Haageocereus versicolor is a species of Haageocereus found in Peru.
==Description==
Haageocereus versicolor grows as a shrub with upright or spreading shoots that branch from the base and form groups. The shoots reach a length of up to 1.5 meters with a diameter of 8 cm. There are 16 to 22 ribs on which there are whitish woolly areoles. The one or two central spines pointing upwards or downwards are yellow to brownish and 1 to 4 cm long. The 20 to 30 fine, yellowish radial spines are up to 5 mm long.
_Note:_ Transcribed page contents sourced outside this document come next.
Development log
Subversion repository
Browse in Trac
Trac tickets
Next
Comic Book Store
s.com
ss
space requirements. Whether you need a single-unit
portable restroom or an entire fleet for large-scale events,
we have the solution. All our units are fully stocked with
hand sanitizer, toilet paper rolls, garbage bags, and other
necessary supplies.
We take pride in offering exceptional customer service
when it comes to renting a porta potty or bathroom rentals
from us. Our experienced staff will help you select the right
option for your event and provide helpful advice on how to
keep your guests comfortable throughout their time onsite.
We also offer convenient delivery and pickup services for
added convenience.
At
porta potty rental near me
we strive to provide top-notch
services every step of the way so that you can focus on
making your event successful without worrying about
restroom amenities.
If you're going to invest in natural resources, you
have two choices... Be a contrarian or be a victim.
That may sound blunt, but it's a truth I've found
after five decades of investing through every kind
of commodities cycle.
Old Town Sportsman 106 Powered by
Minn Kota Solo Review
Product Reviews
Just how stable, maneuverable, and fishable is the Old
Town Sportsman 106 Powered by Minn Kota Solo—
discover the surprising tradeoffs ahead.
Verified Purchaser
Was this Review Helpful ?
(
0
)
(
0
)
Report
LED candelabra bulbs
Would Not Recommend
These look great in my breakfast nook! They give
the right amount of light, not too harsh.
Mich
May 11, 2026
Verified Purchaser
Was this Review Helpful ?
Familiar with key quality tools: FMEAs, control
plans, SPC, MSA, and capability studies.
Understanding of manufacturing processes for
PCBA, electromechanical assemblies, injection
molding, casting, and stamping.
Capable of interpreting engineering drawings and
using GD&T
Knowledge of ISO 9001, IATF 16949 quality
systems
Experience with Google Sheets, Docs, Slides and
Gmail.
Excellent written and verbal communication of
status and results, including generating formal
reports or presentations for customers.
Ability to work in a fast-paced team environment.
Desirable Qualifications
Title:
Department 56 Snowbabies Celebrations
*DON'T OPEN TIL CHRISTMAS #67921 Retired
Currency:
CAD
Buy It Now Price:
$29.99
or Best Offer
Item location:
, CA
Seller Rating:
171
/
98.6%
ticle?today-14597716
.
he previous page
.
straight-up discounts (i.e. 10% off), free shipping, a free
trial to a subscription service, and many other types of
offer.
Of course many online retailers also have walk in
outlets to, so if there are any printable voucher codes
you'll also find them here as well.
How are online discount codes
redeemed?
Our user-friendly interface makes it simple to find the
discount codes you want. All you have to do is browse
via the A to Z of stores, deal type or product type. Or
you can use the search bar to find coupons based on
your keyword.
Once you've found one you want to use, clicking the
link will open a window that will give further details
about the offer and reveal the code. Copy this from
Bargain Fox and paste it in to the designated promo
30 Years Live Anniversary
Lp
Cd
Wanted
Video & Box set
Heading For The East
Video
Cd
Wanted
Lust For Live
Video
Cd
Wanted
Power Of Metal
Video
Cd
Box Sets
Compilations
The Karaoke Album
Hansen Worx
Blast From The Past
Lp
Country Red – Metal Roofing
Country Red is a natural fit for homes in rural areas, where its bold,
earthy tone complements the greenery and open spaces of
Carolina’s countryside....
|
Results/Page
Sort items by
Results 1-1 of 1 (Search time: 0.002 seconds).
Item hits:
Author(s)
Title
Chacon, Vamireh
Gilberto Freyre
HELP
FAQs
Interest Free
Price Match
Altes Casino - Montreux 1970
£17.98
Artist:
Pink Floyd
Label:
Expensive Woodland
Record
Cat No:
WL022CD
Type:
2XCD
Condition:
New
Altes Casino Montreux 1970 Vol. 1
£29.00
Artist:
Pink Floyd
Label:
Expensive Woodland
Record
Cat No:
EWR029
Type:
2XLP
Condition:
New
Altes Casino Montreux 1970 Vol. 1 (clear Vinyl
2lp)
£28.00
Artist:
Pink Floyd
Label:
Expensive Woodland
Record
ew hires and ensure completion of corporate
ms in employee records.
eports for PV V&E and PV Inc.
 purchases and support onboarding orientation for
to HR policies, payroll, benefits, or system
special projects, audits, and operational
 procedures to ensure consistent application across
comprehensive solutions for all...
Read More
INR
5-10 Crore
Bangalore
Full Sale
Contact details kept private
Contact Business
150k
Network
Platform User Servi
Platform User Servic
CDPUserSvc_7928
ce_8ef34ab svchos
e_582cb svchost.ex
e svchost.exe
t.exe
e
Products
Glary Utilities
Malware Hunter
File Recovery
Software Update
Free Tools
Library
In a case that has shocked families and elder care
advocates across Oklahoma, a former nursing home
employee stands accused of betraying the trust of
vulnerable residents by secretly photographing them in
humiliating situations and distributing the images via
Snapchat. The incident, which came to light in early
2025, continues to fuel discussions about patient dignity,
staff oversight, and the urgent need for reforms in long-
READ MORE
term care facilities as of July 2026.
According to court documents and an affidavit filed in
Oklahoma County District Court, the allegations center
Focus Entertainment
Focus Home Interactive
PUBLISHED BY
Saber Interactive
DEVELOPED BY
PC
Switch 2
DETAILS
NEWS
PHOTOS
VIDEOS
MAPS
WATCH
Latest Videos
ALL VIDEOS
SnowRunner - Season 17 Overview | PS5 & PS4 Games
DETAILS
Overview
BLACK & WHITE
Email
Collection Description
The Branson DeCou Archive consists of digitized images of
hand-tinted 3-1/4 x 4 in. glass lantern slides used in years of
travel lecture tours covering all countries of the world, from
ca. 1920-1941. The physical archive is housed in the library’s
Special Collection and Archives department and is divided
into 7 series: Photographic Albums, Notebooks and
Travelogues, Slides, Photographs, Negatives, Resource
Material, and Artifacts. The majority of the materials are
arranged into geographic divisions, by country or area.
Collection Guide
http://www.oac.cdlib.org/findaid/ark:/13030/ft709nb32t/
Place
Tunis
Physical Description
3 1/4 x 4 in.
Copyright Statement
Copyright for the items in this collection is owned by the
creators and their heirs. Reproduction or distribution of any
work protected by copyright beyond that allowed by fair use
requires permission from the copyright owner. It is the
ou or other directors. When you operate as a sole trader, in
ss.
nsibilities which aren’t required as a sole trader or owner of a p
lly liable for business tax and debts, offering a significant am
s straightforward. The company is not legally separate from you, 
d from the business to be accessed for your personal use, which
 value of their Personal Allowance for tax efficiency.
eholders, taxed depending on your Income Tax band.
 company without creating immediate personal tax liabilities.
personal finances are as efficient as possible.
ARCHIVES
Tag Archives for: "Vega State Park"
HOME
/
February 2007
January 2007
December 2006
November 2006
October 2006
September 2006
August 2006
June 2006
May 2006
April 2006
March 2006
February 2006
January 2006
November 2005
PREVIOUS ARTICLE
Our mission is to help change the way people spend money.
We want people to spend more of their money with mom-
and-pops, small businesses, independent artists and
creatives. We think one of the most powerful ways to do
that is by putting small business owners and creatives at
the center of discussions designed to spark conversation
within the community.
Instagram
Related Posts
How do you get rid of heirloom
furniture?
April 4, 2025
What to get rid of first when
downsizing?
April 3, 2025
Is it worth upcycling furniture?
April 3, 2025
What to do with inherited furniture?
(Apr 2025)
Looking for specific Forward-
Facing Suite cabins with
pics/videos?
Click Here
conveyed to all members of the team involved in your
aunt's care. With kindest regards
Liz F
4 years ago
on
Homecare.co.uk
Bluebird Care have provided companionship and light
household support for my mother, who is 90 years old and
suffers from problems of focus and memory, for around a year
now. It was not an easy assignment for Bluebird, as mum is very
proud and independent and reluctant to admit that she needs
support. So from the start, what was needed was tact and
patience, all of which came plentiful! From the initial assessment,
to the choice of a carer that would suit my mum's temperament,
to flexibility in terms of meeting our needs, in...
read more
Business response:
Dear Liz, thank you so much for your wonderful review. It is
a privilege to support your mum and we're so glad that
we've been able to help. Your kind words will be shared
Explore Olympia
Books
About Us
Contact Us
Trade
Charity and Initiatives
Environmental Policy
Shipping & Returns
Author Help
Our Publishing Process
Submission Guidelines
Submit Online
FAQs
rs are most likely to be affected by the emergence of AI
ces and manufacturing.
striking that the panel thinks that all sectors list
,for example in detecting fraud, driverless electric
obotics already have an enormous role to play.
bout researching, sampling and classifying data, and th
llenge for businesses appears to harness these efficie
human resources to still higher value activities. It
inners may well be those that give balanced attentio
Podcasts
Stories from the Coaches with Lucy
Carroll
The slender-tubed, white flowers reach a length of 8 to 10 cm and a diameter of 6 to 7 cm. The spherical, yellow fruits have a diameter of up to 3 cm.

==Subspecies==

| Image | Subspecies | Distribution |
|---|---|---|
|  | Haageocereus versicolor subsp. pseudoversicolor (Rauh & Backeb.) N.Calderón | Peru. |
|  | Haageocereus versicolor subsp. versicolor | Peru. |

==Distribution==
Haageocereus versicolor is widespread in Peru in the Piura, Lambayeque and Tumbes regions at altitudes of up to 1500 meters.
==Taxonomy==
The first description as Cereus versicolor was made in 1931 by Erich Werdermann and Curt Backeberg. The specific epithet is derived from the Latin word versicolor for 'colorful' and refers to the differently colored thorns. Curt Backeberg placed the species in the genus Haageocereus in 1936. A nomenclature synonym is Binghamia versicolor (Werderm. & Backeb.) J.West (1932, incorrect name, ICBN article 11.4).